_TASK DETAILS_. According to the festival announcement, why will more than half of all film selections be directed by women and more than half come from directors of color?

_QUOTED PASSAGE_.

# # #

Cucalorus Film Festival set to return in November

Staff report

WILMINGTON — The 27th annual Cucalorus Film Festival will return Nov. 10-14 to its “wild and wacky” in-person format after a year of pandemic-inspired online screenings and drive-ins.

The festival is expected to bring original and challenging new independent and international films to the screen at well-known venues like historic Thalian Hall and the foundation’s funky and recently renovated headquarters at Jengo’s Playhouse. New venues like Hi-Wire Brewery join the lineup, and a special selection of screenings will be held at the recently completed Film Studies building on the campus of the University of North Carolina Wilmington.

More details about the festival’s packed five-day schedule of film, music, and performance will be announced in early August.

Keeping the festival’s journey toward equity front and center, more than 50% of all film selections will be directed by women and more than 50% of all films will be from directors of color. Films include dramatic features, socially driven documentaries, and a funky and unexpected collection of shorts organized into thematic blocks focusing on topics ranging from dance to undoing racism and animation to sex, horror and the bizarre.

Plans for festival favorites like Dance-a-lorus and Visual/Sound/Walls are in the works. Also coming back strong is the “Bus to Lumberton,” an annual interactive homage to David Lynch’s mid-career masterpiece “Blue Velvet,” which was shot in and around downtown Wilmington in the 1980s.

For Cucalorus 27, the fest has commissioned the radical editing collective Racer Trash, whose mesmerizing party-time assault on Hollywood’s most iconic blockbusters is anti-capitalist, punk rock, and perhaps the future of cinema itself.

Passes for this year’s festival are only $200 and can be purchased on the festival’s website:

To support the festival’s relaunch, Cucalorus is in the middle of their annual donor campaign on Kickstarter, featuring a charming animated short made by Leah Shore that muses on love and geese and other unrelated things. The festival hopes to raise $27,000 by the funding deadline of Wednesday at midnight. The campaign has plenty of eccentric perks, including a clown nose or even the chance to write a message on the bathroom wall of Jengo’s Playhouse. Get perks by visiting:

The Cucalorus Film Festival is funded in part by the North Carolina Arts Council, the National Endowment for the Arts, South Arts, Mellon Foundation, the City of Wilmington, New Hanover County, and the University of North Carolina Wilmington.

# # #

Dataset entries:
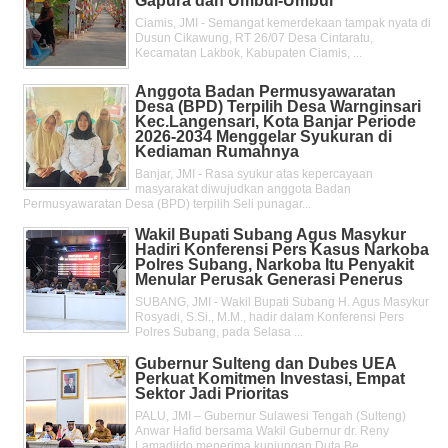
Gapura dan Umbul-Umbul
Ciamis, JMI - Semangat kemerdekaan tampak nyata di
Dusun Cikawung, RT 26/07 Desa Cintaratu,
Kecamatan Lakbok, Kabupaten Ciamis, ...
Anggota Badan Permusyawaratan
Desa (BPD) Terpilih Desa Warnginsari
Kec.Langensari, Kota Banjar Periode
2026-2034 Menggelar Syukuran di
Kediaman Rumahnya
Banjar, JMI - Rasa syukur atas kepercayaan
masyarakat diwujudkan anggota Badan
Permusyawaratan Desa (BPD) terpilih Seli punagar...
Wakil Bupati Subang Agus Masykur
Hadiri Konferensi Pers Kasus Narkoba
Polres Subang, Narkoba Itu Penyakit
Menular Perusak Generasi Penerus
SUBANG, JMI - Wakil Bupati Subang H. Agus Masykur
Rosyadi, S.Si., M.M., hadir dalam Konferensi Pers
Polres Subang, pada Selasa ...
Gubernur Sulteng dan Dubes UEA
Perkuat Komitmen Investasi, Empat
Sektor Jadi Prioritas
PALU, JMI – Gubernur Sulawesi Tengah (Sulteng)
Anwar Hafid bersama Wakil Gubernur dr. Reny
Lamadjido menerima kunjungan Duta Be...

# # #

_RESULT FOR THIS TASK_. The announcement presents these commitments as a way of keeping the festival's journey toward equity front and center.